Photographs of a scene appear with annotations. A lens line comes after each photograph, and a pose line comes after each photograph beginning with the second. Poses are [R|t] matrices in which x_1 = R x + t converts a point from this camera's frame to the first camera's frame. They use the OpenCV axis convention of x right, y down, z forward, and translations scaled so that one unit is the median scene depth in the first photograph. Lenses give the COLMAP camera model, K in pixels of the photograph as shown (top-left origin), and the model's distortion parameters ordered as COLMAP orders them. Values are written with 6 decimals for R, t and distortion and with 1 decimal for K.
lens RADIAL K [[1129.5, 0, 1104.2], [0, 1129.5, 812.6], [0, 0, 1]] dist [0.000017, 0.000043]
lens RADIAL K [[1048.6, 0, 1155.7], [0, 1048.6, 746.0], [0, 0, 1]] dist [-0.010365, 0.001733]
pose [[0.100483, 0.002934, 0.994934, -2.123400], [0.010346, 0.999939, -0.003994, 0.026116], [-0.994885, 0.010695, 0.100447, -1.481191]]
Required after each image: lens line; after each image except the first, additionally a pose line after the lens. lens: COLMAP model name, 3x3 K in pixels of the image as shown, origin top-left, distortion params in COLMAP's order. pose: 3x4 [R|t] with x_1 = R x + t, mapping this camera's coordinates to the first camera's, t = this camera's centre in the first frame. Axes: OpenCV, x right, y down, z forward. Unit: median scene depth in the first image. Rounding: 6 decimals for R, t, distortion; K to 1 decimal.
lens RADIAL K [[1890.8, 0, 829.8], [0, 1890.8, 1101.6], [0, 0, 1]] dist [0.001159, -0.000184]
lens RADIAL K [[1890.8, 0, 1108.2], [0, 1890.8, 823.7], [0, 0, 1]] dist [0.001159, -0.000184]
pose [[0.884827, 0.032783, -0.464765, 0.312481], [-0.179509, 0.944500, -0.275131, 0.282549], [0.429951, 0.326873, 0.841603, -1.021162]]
::::::::
▶ [What you have to do]:
Give a word-for-word restatement of every record.

▶ [Solved exercise]:
Photographs of a scene appear with annotations. A lens line comes after each photograph, and a pose line comes after each photograph beginning with the second. Poses are [R|t] matrices in which x_1 = R x + t converts a point from this camera's frame to the first camera's frame. They use the OpenCV axis convention of x right, y down, z forward, and translations scaled so that one unit is the median scene depth in the first photograph. Lenses give the COLMAP camera model, K in pixels of the photograph as shown (top-left origin), and the model's distortion parameters ordered as COLMAP orders them. Values are written with 6 decimals for R, t and distortion and with 1 decimal for K.
lens RADIAL K [[1129.5, 0, 1104.2], [0, 1129.5, 812.6], [0, 0, 1]] dist [0.000017, 0.000043]
lens RADIAL K [[1048.6, 0, 1155.7], [0, 1048.6, 746.0], [0, 0, 1]] dist [-0.010365, 0.001733]
pose [[0.100483, 0.002934, 0.994934, -2.123400], [0.010346, 0.999939, -0.003994, 0.026116], [-0.994885, 0.010695, 0.100447, -1.481191]]
Required after each image: lens line; after each image except the first, additionally a pose line after the lens. lens: COLMAP model name, 3x3 K in pixels of the image as shown, origin top-left, distortion params in COLMAP's order. pose: 3x4 [R|t] with x_1 = R x + t, mapping this camera's coordinates to the first camera's, t = this camera's centre in the first frame. Axes: OpenCV, x right, y down, z forward. Unit: median scene depth in the first image. Rounding: 6 decimals for R, t, distortion; K to 1 decimal.
lens RADIAL K [[1890.8, 0, 829.8], [0, 1890.8, 1101.6], [0, 0, 1]] dist [0.001159, -0.000184]
lens RADIAL K [[1890.8, 0, 1108.2], [0, 1890.8, 823.7], [0, 0, 1]] dist [0.001159, -0.000184]
pose [[0.884827, 0.032783, -0.464765, 0.312481], [-0.179509, 0.944500, -0.275131, 0.282549], [0.429951, 0.326873, 0.841603, -1.021162]]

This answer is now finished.